Friday 13 October 2017

what the heck, lego star wars: the force awakens?

Our youngest is five years old and his favourite things are Lego, Star Wars, and video games. So obviously the first thing we introduced him to was the Lego Star Wars games, which we used to have on the PS2 but have recently repurchased for the PS3. And, I have to tell you, those games have held up well. They're still funny and clever and simple enough for an uncoordinated five-year-old (and his thirty-seven-year-old uncoordinated mother) to get the hang of relatively quickly.

They've also toned down the difficulty since the PS2 version, although opinion is currently divided on whether that's a good thing or not. Personally, I like a game I can play. Others like a game that challenges them. Everyone in this house likes a game our youngest can play without constantly asking us to assist him through the tricky bits.

(As a side note, I once again stand by our decision to let our kids play video games from a young age, but that's perhaps an argument for another day.)

So we bought LEGO STAR WARS: THE FORCE AWAKENS for our shiny PS4, expecting great things. Or at least more of the same things.

And immediately we found problems. For starters, they've complicated the crap out of the controls. It used to be jump-hit-interact-force. Now we've got jump, hit, interact, force, climb, blow up, throw sabre, shoot, and a bunch of other stuff. Some of them, for example the throw-sabre move, gets used once during the training level then never explicitly used again (that I've seen). You've got grappling hooks to drag stuff around. You've got specific objects that can only be shot by certain characters. You have special binoculars that can highlight special areas.

None of this is necessarily a bad thing. Variety is good. But the Lego games thrived on simplicity. There were only rare moments when you got stuck because (for example) you were trying to force an item that could only be shot. The puzzles were clear enough to be solved but still involved enough to give you a sense of achievement when you completed them.

And then FORCE AWAKENS throws in some cover based shooting.

Seriously now, what's the point of this? If I wanted to crouch behind a chest high wall and pop out to shoot baddies, there are literally a hundred other titles I could play. Why bung it in here?
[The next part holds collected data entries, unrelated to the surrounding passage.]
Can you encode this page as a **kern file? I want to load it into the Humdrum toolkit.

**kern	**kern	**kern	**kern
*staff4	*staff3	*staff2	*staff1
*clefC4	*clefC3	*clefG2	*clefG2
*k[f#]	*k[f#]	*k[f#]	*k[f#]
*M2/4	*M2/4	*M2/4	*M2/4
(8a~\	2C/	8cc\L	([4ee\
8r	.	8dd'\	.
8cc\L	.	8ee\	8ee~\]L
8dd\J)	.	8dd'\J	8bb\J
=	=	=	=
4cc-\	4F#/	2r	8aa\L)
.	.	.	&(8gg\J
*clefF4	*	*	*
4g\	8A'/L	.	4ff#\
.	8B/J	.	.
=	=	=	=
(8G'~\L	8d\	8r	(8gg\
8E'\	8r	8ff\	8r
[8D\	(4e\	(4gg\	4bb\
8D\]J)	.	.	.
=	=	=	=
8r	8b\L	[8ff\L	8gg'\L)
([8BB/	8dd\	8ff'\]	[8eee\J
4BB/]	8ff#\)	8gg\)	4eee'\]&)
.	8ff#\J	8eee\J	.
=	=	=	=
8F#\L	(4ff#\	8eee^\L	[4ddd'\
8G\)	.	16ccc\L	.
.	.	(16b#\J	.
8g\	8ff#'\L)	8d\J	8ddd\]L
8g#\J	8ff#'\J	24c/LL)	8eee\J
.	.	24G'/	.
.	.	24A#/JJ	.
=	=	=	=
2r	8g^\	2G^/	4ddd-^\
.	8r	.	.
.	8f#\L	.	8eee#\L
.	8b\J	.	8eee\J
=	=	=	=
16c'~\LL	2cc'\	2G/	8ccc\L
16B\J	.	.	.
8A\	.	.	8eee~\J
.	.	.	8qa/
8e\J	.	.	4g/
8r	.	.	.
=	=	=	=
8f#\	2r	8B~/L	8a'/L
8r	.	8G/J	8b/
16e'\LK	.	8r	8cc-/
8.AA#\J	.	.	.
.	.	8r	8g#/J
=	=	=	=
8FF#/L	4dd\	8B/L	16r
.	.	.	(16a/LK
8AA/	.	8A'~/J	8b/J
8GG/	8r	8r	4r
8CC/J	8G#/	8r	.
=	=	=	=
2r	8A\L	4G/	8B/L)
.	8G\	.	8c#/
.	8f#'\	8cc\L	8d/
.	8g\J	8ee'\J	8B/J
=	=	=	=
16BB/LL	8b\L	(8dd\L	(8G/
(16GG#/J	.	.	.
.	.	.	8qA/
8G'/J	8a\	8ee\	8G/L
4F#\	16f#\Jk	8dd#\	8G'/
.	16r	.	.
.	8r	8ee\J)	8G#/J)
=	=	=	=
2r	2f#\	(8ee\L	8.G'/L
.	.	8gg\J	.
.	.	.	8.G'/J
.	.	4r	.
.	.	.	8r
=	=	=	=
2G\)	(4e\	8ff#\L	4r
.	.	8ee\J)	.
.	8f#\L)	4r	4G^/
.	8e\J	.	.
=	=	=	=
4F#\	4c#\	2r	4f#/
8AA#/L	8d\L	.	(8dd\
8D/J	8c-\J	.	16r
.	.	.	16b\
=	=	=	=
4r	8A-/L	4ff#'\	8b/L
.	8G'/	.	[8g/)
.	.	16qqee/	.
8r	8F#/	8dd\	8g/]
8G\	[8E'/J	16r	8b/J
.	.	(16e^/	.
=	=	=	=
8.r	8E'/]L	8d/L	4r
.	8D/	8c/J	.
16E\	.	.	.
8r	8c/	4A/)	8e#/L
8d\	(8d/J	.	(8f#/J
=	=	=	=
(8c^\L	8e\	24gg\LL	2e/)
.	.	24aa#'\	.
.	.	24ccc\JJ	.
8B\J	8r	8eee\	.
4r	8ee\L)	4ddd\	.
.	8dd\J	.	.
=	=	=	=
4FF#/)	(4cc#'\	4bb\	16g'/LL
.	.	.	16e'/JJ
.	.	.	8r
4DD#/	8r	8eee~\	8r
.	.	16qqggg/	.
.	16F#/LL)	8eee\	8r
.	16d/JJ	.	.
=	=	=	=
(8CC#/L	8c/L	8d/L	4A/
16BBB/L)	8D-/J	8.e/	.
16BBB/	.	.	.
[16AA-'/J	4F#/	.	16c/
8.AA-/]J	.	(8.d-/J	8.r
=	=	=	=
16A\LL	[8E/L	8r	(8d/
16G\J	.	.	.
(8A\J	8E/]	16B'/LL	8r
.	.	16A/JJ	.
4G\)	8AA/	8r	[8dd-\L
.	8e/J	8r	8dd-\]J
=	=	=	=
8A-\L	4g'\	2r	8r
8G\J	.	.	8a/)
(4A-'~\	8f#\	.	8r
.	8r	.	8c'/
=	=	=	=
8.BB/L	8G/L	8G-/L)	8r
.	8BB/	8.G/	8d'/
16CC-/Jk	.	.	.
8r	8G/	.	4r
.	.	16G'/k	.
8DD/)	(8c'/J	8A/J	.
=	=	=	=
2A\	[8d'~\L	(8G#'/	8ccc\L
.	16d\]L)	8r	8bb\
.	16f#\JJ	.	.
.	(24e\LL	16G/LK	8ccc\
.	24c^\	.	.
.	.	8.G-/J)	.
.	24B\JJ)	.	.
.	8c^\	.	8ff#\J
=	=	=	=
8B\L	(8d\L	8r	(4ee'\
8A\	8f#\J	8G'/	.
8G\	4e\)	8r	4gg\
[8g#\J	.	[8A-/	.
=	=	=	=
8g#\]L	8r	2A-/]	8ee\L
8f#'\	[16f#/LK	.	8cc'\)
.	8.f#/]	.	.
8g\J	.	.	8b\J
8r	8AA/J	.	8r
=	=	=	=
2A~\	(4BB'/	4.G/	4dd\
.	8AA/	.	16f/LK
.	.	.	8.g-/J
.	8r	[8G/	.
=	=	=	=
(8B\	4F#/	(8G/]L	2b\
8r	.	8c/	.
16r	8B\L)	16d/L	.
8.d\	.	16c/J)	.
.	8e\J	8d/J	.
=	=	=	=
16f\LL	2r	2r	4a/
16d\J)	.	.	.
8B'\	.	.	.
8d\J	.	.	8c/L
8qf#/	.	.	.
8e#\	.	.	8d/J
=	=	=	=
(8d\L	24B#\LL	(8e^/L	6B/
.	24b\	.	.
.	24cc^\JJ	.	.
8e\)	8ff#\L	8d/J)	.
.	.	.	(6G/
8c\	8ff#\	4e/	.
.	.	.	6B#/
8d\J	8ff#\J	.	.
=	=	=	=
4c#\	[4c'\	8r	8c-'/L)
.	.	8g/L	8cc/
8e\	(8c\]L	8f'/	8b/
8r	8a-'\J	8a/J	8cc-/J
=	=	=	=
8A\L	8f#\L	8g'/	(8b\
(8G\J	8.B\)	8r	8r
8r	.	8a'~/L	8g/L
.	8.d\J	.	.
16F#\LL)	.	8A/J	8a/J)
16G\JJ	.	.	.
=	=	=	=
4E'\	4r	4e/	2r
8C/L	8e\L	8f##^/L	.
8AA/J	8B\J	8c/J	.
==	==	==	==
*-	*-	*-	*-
Is it just that the designers wanted "variety" and cover based shooting was the first thing that appeared when they googled "stuff that goes in video games"?

Ditto the quick-time events. QTE always feels like lazy button pushing to me. It's not vastly challenging and it breaks the flow of the gameplay. And, going back to our uncoordinated five year old, it's tricky enough that I inevitably get the controller shoved into my hands to get past these sections.

Oh yeah, and one other change that FORCE AWAKENS has introduced - they've added voices.

This won't sound like a big deal to anyone who hasn't played the originals. But the originals were hilarious, and so much of that humour came from the lego dudes being silent and conveying everything with exasperated expressions and visual gags. So now we've got a bunch of dialogue from the movie, which makes everything more dramatic and less funny. Even the amusing lines aren't so amusing when being fed through little plastic people.

In fairness, this only really hampers the main missions of the game. For the first week I played it, the voices grated horribly, and all I could think was how much more fun it'd be without them. Now that I've got into the side-missions and bonus sections, where they've either recorded new dialogue snips or just ditched dialogue entirely, it's noticeably more enjoyable, and I've laughed out loud at a good few bits.

So my capsule review is: man, it's difficult to make a new game in a beloved franchise. If you leave it exactly the same, people will be all like, but we've paid for this game already wtf?, and if you make alterations they're like, why have you dicked about with a winning formula ffs?

Although, bonus points for having JJ Abrams as an unlockable character.